■ **What is needed**: From the line with "(at 129 57))" through the line with "(at 88 87))", inclusive, return each line of the data below exactly and leave the rest out.

Records contained in a dataset:
****************
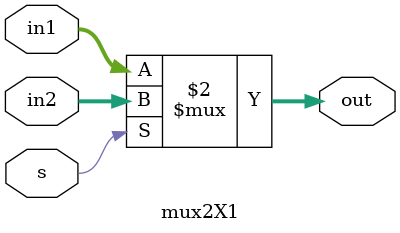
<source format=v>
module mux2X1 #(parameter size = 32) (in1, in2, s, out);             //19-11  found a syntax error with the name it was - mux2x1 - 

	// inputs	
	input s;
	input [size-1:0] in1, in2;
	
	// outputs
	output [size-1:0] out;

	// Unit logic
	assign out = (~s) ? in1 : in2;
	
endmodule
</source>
****************
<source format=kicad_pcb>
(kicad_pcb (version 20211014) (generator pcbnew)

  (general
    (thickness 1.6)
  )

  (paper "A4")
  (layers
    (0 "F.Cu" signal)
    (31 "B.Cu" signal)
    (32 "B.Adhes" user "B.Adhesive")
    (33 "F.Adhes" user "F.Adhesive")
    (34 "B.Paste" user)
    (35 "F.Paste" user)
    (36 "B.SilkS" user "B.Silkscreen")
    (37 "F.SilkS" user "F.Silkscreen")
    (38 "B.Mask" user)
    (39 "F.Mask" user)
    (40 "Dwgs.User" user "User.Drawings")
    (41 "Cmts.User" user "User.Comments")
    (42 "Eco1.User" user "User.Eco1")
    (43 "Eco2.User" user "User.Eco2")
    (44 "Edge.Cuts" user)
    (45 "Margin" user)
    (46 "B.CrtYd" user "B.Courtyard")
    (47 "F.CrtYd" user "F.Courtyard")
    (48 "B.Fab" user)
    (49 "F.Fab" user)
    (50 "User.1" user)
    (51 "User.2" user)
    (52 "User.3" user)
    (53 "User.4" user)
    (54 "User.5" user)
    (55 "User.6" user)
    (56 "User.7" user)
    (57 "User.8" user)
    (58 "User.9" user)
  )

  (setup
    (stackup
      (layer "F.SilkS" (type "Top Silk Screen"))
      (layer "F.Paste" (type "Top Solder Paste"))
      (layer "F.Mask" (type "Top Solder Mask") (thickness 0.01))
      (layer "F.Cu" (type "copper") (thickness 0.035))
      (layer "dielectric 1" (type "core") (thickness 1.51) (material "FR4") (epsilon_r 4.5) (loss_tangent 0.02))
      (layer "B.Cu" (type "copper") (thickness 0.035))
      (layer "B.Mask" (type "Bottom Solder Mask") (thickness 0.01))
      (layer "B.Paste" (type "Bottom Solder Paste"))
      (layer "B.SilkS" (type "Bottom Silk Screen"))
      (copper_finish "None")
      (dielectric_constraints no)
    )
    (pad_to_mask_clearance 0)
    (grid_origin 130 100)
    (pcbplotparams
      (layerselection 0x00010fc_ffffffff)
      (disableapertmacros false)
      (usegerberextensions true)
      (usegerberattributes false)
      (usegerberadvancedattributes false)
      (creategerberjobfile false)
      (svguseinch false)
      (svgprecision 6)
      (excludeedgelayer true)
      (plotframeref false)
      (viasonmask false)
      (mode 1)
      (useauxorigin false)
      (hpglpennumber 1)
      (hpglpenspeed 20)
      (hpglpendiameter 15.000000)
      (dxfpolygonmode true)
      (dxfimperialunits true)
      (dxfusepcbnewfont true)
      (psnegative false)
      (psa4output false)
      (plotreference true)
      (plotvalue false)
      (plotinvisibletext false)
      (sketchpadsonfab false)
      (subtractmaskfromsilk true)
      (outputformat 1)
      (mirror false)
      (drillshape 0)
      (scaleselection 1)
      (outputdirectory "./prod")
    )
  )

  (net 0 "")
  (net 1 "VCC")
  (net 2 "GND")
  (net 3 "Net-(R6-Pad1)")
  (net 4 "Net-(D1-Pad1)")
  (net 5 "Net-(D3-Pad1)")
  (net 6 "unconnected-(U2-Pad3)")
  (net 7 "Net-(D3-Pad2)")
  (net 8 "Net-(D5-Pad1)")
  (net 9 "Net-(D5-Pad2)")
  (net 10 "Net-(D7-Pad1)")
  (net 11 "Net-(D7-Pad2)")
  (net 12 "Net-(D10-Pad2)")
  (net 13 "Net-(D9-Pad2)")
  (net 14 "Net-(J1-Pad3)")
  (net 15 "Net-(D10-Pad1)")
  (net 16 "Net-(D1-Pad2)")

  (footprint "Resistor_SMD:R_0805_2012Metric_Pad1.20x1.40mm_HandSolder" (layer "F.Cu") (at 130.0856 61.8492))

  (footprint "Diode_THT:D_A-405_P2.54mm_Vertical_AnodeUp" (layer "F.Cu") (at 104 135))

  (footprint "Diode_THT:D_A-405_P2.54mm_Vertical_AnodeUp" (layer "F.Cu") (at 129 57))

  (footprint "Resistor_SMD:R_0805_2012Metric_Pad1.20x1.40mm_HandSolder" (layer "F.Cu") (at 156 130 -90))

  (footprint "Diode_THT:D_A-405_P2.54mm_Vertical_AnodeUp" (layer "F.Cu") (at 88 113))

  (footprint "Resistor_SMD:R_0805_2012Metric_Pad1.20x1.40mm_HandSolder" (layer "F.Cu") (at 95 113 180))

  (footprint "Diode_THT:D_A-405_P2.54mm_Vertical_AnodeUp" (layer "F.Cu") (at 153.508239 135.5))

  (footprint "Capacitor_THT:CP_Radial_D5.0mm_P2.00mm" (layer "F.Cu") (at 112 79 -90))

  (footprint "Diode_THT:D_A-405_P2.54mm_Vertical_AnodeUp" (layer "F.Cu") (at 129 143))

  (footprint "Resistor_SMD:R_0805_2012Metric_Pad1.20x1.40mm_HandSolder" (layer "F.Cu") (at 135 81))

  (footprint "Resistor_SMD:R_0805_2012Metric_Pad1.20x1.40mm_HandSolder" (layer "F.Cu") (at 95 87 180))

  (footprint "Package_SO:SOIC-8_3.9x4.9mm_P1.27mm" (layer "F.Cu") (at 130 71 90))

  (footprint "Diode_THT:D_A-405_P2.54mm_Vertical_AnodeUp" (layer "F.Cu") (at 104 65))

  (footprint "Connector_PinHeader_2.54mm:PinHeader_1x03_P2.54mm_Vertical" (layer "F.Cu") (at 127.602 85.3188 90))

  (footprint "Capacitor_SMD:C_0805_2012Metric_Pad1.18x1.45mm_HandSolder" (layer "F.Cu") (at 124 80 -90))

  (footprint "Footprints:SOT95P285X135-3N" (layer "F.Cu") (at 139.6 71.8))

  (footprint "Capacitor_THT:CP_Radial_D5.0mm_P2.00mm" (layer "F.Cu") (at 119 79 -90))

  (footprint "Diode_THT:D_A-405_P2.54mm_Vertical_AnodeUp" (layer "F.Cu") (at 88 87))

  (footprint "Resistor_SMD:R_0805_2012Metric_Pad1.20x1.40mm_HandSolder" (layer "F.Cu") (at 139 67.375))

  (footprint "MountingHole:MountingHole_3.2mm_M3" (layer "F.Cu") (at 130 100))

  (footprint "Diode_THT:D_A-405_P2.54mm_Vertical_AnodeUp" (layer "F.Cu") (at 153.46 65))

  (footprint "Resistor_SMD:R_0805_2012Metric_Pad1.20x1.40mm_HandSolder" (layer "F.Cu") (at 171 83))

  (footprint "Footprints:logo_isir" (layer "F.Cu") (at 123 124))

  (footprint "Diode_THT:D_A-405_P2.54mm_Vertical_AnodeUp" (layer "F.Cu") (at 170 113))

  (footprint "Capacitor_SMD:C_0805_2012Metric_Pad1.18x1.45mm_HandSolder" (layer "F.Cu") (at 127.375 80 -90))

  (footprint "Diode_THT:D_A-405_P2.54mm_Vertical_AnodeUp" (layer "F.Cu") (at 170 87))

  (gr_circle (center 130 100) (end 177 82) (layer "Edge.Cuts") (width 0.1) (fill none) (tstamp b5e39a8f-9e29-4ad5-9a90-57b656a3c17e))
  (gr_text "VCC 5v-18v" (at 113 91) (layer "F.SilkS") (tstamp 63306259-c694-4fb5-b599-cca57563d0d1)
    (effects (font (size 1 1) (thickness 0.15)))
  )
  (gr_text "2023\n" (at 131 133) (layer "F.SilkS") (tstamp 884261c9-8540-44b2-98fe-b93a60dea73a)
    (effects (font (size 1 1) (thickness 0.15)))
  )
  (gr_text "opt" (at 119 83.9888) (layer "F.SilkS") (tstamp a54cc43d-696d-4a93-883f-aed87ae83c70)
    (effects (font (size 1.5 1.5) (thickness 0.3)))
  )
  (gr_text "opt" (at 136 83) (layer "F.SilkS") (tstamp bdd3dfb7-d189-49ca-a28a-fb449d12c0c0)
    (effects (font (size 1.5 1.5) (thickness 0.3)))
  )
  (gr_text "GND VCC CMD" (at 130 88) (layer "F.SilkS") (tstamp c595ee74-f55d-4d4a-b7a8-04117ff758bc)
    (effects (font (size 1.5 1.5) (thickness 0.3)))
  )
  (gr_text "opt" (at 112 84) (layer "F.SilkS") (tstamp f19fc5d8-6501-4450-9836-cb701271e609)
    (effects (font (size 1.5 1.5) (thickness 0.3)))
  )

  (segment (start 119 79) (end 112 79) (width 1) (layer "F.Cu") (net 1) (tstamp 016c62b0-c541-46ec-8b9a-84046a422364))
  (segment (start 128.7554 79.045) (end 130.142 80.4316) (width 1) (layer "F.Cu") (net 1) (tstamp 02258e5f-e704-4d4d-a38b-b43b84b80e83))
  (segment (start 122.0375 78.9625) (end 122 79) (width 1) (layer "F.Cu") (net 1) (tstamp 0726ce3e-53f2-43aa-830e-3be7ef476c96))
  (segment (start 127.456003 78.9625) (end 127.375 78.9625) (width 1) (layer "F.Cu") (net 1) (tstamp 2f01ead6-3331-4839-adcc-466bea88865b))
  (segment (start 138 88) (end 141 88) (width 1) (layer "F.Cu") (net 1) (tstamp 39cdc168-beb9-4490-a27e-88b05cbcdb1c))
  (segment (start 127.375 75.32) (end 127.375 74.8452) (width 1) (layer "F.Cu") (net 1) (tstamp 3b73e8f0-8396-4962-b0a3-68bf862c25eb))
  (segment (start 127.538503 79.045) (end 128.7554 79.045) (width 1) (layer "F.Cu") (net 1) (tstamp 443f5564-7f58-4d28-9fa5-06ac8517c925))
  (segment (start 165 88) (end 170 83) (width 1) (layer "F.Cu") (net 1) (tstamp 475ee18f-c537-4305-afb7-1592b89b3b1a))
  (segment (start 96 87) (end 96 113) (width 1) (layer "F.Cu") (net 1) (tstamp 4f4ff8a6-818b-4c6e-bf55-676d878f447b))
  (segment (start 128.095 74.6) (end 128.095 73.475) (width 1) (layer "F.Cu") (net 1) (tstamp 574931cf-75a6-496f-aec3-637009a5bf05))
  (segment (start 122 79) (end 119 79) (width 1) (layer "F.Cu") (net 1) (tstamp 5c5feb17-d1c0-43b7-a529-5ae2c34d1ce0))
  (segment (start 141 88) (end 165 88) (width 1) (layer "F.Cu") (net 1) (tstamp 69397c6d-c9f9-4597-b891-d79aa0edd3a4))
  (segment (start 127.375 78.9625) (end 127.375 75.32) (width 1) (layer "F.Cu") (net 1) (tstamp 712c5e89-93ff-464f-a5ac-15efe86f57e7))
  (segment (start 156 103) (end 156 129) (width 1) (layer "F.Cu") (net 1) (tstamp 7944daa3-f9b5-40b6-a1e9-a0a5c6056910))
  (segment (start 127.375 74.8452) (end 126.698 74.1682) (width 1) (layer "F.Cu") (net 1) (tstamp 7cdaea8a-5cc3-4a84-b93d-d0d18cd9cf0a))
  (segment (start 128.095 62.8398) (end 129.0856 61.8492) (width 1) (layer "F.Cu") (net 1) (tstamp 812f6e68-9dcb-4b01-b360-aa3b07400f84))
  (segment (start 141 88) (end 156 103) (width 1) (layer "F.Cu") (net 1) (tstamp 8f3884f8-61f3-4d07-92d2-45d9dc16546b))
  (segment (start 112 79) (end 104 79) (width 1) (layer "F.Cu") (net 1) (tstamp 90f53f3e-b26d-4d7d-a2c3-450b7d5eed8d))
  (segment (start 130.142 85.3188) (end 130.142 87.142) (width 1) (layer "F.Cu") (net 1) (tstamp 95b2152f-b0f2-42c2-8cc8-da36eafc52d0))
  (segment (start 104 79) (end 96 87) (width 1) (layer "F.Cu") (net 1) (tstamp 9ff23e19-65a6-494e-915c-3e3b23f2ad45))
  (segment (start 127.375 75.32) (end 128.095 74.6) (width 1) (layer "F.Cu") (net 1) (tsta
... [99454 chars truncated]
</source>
****************
■ **Problem solution**:
  (footprint "Diode_THT:D_A-405_P2.54mm_Vertical_AnodeUp" (layer "F.Cu") (at 129 57))

  (footprint "Resistor_SMD:R_0805_2012Metric_Pad1.20x1.40mm_HandSolder" (layer "F.Cu") (at 156 130 -90))

  (footprint "Diode_THT:D_A-405_P2.54mm_Vertical_AnodeUp" (layer "F.Cu") (at 88 113))

  (footprint "Resistor_SMD:R_0805_2012Metric_Pad1.20x1.40mm_HandSolder" (layer "F.Cu") (at 95 113 180))

  (footprint "Diode_THT:D_A-405_P2.54mm_Vertical_AnodeUp" (layer "F.Cu") (at 153.508239 135.5))

  (footprint "Capacitor_THT:CP_Radial_D5.0mm_P2.00mm" (layer "F.Cu") (at 112 79 -90))

  (footprint "Diode_THT:D_A-405_P2.54mm_Vertical_AnodeUp" (layer "F.Cu") (at 129 143))

  (footprint "Resistor_SMD:R_0805_2012Metric_Pad1.20x1.40mm_HandSolder" (layer "F.Cu") (at 135 81))

  (footprint "Resistor_SMD:R_0805_2012Metric_Pad1.20x1.40mm_HandSolder" (layer "F.Cu") (at 95 87 180))

  (footprint "Package_SO:SOIC-8_3.9x4.9mm_P1.27mm" (layer "F.Cu") (at 130 71 90))

  (footprint "Diode_THT:D_A-405_P2.54mm_Vertical_AnodeUp" (layer "F.Cu") (at 104 65))

  (footprint "Connector_PinHeader_2.54mm:PinHeader_1x03_P2.54mm_Vertical" (layer "F.Cu") (at 127.602 85.3188 90))

  (footprint "Capacitor_SMD:C_0805_2012Metric_Pad1.18x1.45mm_HandSolder" (layer "F.Cu") (at 124 80 -90))

  (footprint "Footprints:SOT95P285X135-3N" (layer "F.Cu") (at 139.6 71.8))

  (footprint "Capacitor_THT:CP_Radial_D5.0mm_P2.00mm" (layer "F.Cu") (at 119 79 -90))

  (footprint "Diode_THT:D_A-405_P2.54mm_Vertical_AnodeUp" (layer "F.Cu") (at 88 87))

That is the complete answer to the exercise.